(Dataset entries)
════════════════════

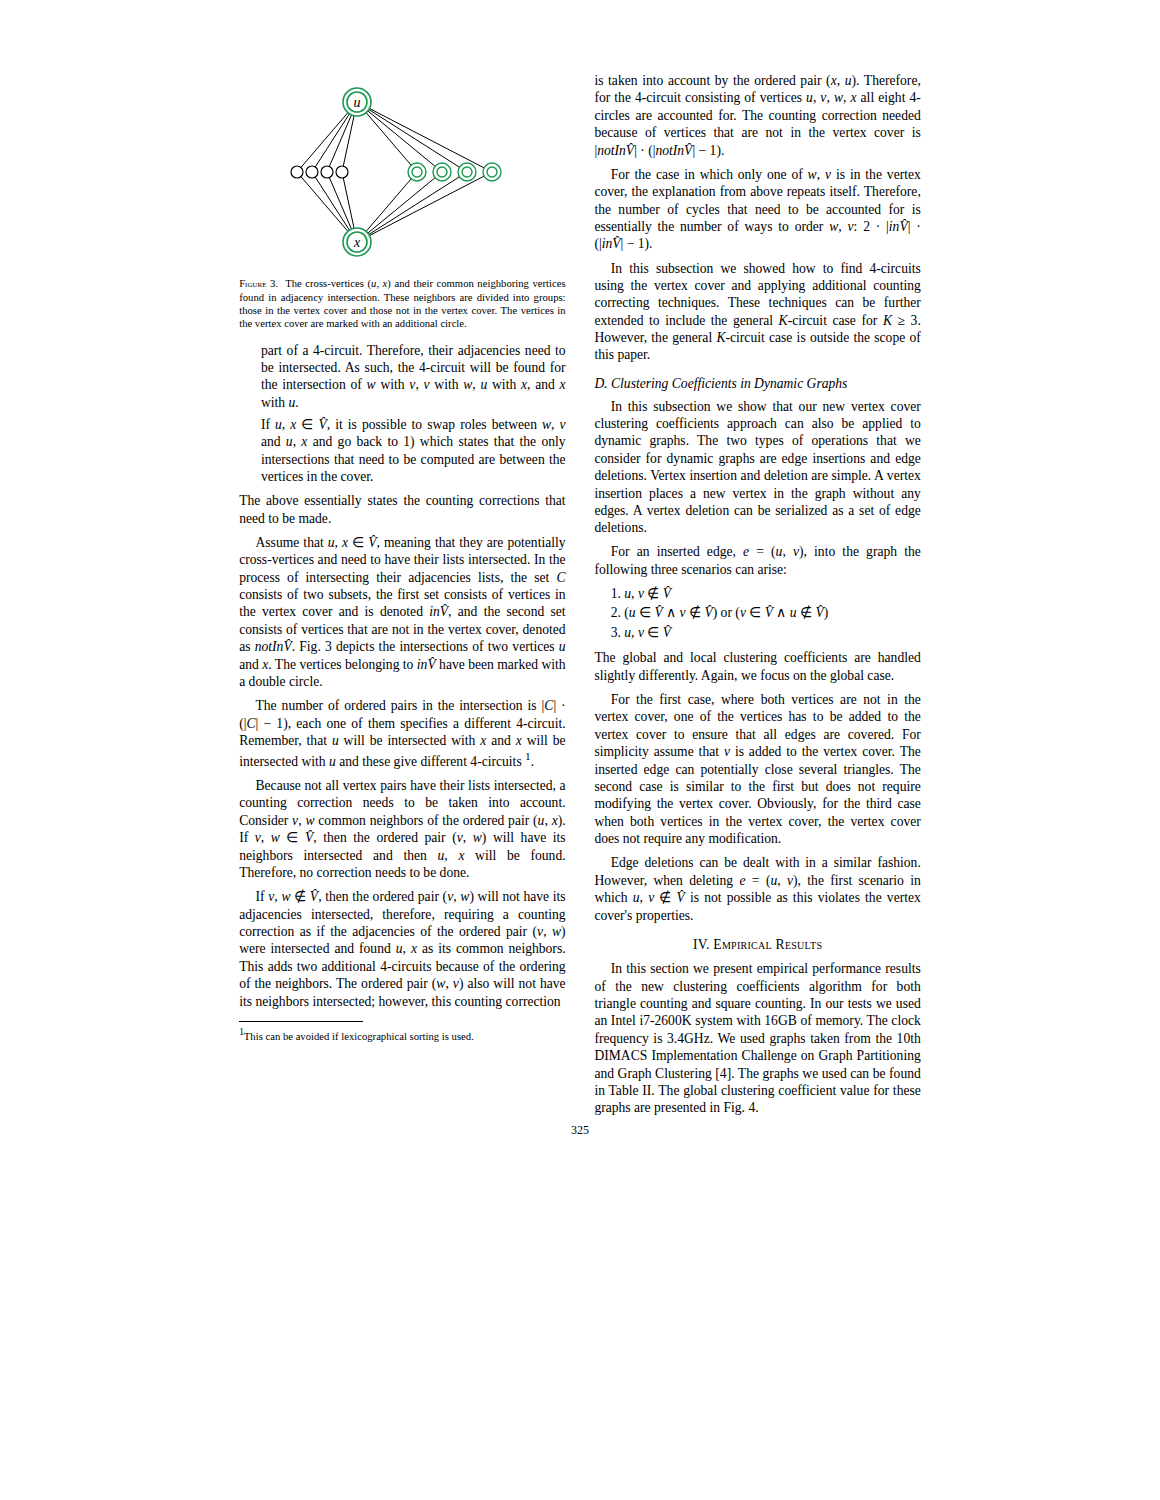u x
Figure 3. The cross-vertices (u, x) and their common neighboring vertices found in adjacency intersection. These neighbors are divided into groups: those in the vertex cover and those not in the vertex cover. The vertices in the vertex cover are marked with an additional circle.
part of a 4-circuit. Therefore, their adjacencies need to be intersected. As such, the 4-circuit will be found for the intersection of w with v, v with w, u with x, and x with u.
If u, x ∈ V̂, it is possible to swap roles between w, v and u, x and go back to 1) which states that the only intersections that need to be computed are between the vertices in the cover.
The above essentially states the counting corrections that need to be made.
Assume that u, x ∈ V̂, meaning that they are potentially cross-vertices and need to have their lists intersected. In the process of intersecting their adjacencies lists, the set C consists of two subsets, the first set consists of vertices in the vertex cover and is denoted inV̂, and the second set consists of vertices that are not in the vertex cover, denoted as notInV̂. Fig. 3 depicts the intersections of two vertices u and x. The vertices belonging to inV̂ have been marked with a double circle.
The number of ordered pairs in the intersection is |C| · (|C| − 1), each one of them specifies a different 4-circuit. Remember, that u will be intersected with x and x will be intersected with u and these give different 4-circuits 1.
Because not all vertex pairs have their lists intersected, a counting correction needs to be taken into account. Consider v, w common neighbors of the ordered pair (u, x). If v, w ∈ V̂, then the ordered pair (v, w) will have its neighbors intersected and then u, x will be found. Therefore, no correction needs to be done.
If v, w ∉ V̂, then the ordered pair (v, w) will not have its adjacencies intersected, therefore, requiring a counting correction as if the adjacencies of the ordered pair (v, w) were intersected and found u, x as its common neighbors. This adds two additional 4-circuits because of the ordering of the neighbors. The ordered pair (w, v) also will not have its neighbors intersected; however, this counting correction
1This can be avoided if lexicographical sorting is used.
is taken into account by the ordered pair (x, u). Therefore, for the 4-circuit consisting of vertices u, v, w, x all eight 4-circles are accounted for. The counting correction needed because of vertices that are not in the vertex cover is |notInV̂| · (|notInV̂| − 1).
For the case in which only one of w, v is in the vertex cover, the explanation from above repeats itself. Therefore, the number of cycles that need to be accounted for is essentially the number of ways to order w, v: 2 · |inV̂| · (|inV̂| − 1).
In this subsection we showed how to find 4-circuits using the vertex cover and applying additional counting correcting techniques. These techniques can be further extended to include the general K-circuit case for K ≥ 3. However, the general K-circuit case is outside the scope of this paper.
D. Clustering Coefficients in Dynamic Graphs
In this subsection we show that our new vertex cover clustering coefficients approach can also be applied to dynamic graphs. The two types of operations that we consider for dynamic graphs are edge insertions and edge deletions. Vertex insertion and deletion are simple. A vertex insertion places a new vertex in the graph without any edges. A vertex deletion can be serialized as a set of edge deletions.
For an inserted edge, e = (u, v), into the graph the following three scenarios can arise:
u, v ∉ V̂
(u ∈ V̂ ∧ v ∉ V̂) or (v ∈ V̂ ∧ u ∉ V̂)
u, v ∈ V̂
The global and local clustering coefficients are handled slightly differently. Again, we focus on the global case.
For the first case, where both vertices are not in the vertex cover, one of the vertices has to be added to the vertex cover to ensure that all edges are covered. For simplicity assume that v is added to the vertex cover. The inserted edge can potentially close several triangles. The second case is similar to the first but does not require modifying the vertex cover. Obviously, for the third case when both vertices in the vertex cover, the vertex cover does not require any modification.
Edge deletions can be dealt with in a similar fashion. However, when deleting e = (u, v), the first scenario in which u, v ∉ V̂ is not possible as this violates the vertex cover's properties.
IV. Empirical Results
In this section we present empirical performance results of the new clustering coefficients algorithm for both triangle counting and square counting. In our tests we used an Intel i7-2600K system with 16GB of memory. The clock frequency is 3.4GHz. We used graphs taken from the 10th DIMACS Implementation Challenge on Graph Partitioning and Graph Clustering [4]. The graphs we used can be found in Table II. The global clustering coefficient value for these graphs are presented in Fig. 4.
325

════════════════════

**What you are asked to do:**
In the entries above, find every line with the word "inserted" and list it.

**Task answer:**
For an inserted edge, e = (u, v), into the graph the following three scenarios can arise:
For the first case, where both vertices are not in the vertex cover, one of the vertices has to be added to the vertex cover to ensure that all edges are covered. For simplicity assume that v is added to the vertex cover. The inserted edge can potentially close several triangles. The second case is similar to the first but does not require modifying the vertex cover. Obviously, for the third case when both vertices in the vertex cover, the vertex cover does not require any modification.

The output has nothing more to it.